Explode your Business with A PA!

Chris Watson from Ray White Victoria gives a step-by-step guide to how you should use a PA to grow your success in sales.

Quite Often in my role, salespeople ask me, what is the single biggest thing they can do to send their numbers through the roof? My answer: Break away from the employee mindset, and enter the rewarding sales business owner realm by employing people in your business.

In my mind, to become the owner of your ‘career business’ you have to invest in it, and in my experience no numbers can grow until this mindset is changed. The best place to invest is through people. Speak to any company in the world, and right at the top of the list of priorities are people. To put on a PA is an investment, and with every investment you should expect a return. Ninety-five per cent of salespeople in Ray White who write over $450,000 a year in gross commission have a PA. Success leaves clues!

In my opinion there are two types of PAs: reactive PAs and proactive PAs. Too many salespeople employ reactive PAs to do the tasks that they don’t like and ‘clean up’ after the salesperson. They think, “Now I have a PA, I can kick back because the PA will do that.” The business won’t grow if a PA is only working on tasks that the salesperson creates; it has to be the other way around. PAs need to create tasks for the salesperson. Think about it; would a salesperson write more commission if a PA processed the listings the salesperson gets, or if the PA gives the salesperson more opportunities to get listings that need to be processed?

There is no doubt in my mind that PAs should prospect just as much as the salesperson. Obviously, the type of prospecting PAs would do is different. Think of a funnel: the PA puts all ‘soft’ leads into the funnel and the salesperson builds the relationship with those soft leads until they come out the bottom as ‘hot’ leads.


The first step I would encourage is to write down a list of every activity that the salesperson does; everything from database management, prospecting, vendor management, the buying process, and so on. After that, colour-code the list into dollar productive activities and non-dollar productive activities, keeping in mind that my thoughts on dollar productive activities are prospecting, listing and price adjustments. Then the agents circle the activities at which they are strongest.

This list will form the tasks that the PA will complete. The salesperson and PA complete more dollar productive activities, for example prospecting. The PA will need to be capable of completing tasks where the agent is not strong, as the salesperson and the PA need to complement each other in a partnership.

Next step is to develop an operations and procedures manual, detailing step by step how to carry out each of these activities.
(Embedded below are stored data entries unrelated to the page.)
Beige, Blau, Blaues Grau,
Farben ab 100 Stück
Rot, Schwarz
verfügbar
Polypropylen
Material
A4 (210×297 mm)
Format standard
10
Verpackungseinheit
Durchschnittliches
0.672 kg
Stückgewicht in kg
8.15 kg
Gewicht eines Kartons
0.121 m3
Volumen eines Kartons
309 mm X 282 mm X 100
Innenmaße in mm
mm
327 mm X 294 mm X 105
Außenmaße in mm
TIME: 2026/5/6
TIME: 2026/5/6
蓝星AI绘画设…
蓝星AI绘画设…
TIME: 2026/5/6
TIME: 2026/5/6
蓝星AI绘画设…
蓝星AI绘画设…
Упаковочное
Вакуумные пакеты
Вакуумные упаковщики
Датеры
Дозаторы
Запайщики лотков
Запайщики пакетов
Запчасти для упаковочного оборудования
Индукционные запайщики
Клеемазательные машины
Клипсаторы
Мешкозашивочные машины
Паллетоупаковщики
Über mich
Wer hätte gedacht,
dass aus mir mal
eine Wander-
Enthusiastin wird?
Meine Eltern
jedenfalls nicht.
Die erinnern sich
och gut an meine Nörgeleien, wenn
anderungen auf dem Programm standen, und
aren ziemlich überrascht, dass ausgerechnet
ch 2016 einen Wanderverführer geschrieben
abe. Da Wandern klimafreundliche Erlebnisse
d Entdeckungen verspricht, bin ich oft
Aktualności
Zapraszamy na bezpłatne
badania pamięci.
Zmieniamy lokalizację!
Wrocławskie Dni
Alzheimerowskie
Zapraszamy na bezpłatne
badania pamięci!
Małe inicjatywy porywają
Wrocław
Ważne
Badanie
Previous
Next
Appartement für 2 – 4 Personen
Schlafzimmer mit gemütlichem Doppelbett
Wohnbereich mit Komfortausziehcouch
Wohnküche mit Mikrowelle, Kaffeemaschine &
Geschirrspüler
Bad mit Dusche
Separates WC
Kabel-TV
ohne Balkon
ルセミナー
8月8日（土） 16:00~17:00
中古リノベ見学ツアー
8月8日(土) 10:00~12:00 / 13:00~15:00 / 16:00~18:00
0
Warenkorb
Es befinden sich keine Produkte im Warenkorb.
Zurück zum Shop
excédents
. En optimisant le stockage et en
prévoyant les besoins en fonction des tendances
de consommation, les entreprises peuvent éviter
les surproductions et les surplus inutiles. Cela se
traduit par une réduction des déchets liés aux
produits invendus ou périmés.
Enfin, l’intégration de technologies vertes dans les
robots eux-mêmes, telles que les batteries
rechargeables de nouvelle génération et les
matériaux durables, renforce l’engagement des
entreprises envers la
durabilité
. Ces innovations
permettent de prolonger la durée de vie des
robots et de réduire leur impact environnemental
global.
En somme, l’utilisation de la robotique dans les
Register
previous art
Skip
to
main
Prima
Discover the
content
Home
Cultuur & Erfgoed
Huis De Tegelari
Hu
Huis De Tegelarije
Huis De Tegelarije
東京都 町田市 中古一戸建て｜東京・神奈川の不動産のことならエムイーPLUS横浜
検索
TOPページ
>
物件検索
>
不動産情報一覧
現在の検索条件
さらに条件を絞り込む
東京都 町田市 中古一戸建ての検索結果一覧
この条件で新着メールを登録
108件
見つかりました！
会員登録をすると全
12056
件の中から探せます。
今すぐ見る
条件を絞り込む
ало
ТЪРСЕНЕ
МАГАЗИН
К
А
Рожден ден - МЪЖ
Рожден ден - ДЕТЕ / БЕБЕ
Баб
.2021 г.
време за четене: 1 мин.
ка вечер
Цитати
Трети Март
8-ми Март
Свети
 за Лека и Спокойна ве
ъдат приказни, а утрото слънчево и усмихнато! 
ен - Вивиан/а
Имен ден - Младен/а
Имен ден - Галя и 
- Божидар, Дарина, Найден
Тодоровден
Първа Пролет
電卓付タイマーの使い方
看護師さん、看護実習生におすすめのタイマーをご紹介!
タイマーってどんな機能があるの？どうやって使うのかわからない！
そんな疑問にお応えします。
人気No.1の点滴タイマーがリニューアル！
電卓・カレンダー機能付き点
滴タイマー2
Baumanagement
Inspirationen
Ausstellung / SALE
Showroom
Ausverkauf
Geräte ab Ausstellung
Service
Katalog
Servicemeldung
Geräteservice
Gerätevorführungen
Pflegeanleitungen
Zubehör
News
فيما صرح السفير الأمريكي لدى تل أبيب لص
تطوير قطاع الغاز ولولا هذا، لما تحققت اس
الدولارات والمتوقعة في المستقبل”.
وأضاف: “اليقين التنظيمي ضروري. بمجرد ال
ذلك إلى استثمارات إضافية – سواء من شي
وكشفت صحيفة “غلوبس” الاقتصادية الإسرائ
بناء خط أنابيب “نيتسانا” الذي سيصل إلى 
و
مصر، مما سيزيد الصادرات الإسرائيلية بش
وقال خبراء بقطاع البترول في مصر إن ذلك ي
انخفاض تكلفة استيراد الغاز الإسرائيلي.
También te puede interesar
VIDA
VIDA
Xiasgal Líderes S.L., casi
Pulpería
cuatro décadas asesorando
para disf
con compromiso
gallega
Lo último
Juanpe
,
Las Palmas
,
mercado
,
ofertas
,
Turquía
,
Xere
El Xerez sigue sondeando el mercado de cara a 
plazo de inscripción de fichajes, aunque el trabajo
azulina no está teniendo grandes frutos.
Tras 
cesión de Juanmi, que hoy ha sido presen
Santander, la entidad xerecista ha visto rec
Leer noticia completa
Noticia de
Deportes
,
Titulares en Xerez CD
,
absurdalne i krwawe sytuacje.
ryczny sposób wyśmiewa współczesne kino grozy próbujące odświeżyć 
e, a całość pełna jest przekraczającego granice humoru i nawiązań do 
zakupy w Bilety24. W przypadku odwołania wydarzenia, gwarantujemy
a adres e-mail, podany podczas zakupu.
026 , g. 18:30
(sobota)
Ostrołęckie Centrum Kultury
There is some work involved in this, but it will make the induction process of a PA easier and accelerate their development.


Next, salespeople need to develop a structured learning program for the new PA. This includes a tiered learning plan, where the PA must be deemed competent by the salesperson in one activity before progressing to the next. This might include, for example, training on scripts for buyer follow-up that the PA must role play, with the salesperson acting as a buyer. Once the salesperson is happy with the PA’s role play, the PA can be sent into the field. This is the most crucial part of a PA’s learning. The salesperson must know and be happy about what a representative of their business is saying to potential clients.

Once this is set up, the salesperson needs to make a commitment to the structure of their business. Will the PA be required to email you a to-do list each morning? What KPIs are set for the PA and how will they be measured? What times will be allocated to meet one-on-one with the PA? What will be the agenda of these meetings? How often will they take place? The most powerful effect of a PA is that they force the salesperson to have sound time management skills and provide them with someone to report to. The best PAs are those who ask, “What prospecting have you done today? Why haven’t you hit your KPIs?”


Now that the salesperson has this set up, we can start to look for the correct candidate. My suggestion here is to partner with your manager and conduct a careers night or a series of training evenings for new people to the industry. I encourage salespeople to go down this path as opposed to using a position vacant ad or employing ‘friends of friends’. By having numerous people attend an event you can identify the people who you think will fit the business, rather than wasting 10 interviews to find one good candidate.

Once the PA is in the business and their development is underway they need to know exactly  what tasks they are expected to perform. For example, once a new listing is brought in, the salesperson and the PA should both know which tasks they are allocated. Check lists made from the list of the salesperson’s tasks discussed earlier are crucial.


Salespeople also need to measure the impact that a PA has on their business and reward them for improvements. I encourage salespeople to measure the number of phone calls they make and the number of appraisals and listings, not just gross commission written. Once you have these measured, you need to work out an incentive scheme. Will the PA be rewarded for the number of appraisals in a month? What will be the reward? Challenges are a great way to reward PAs; for example, if the business lists 10 auctions this month there will be lunch and shopping interstate. Have fun with rewards – they don’t need to be purely financial.

Putting a PA on isn’t scary; it’s exciting, because your business is about to explode!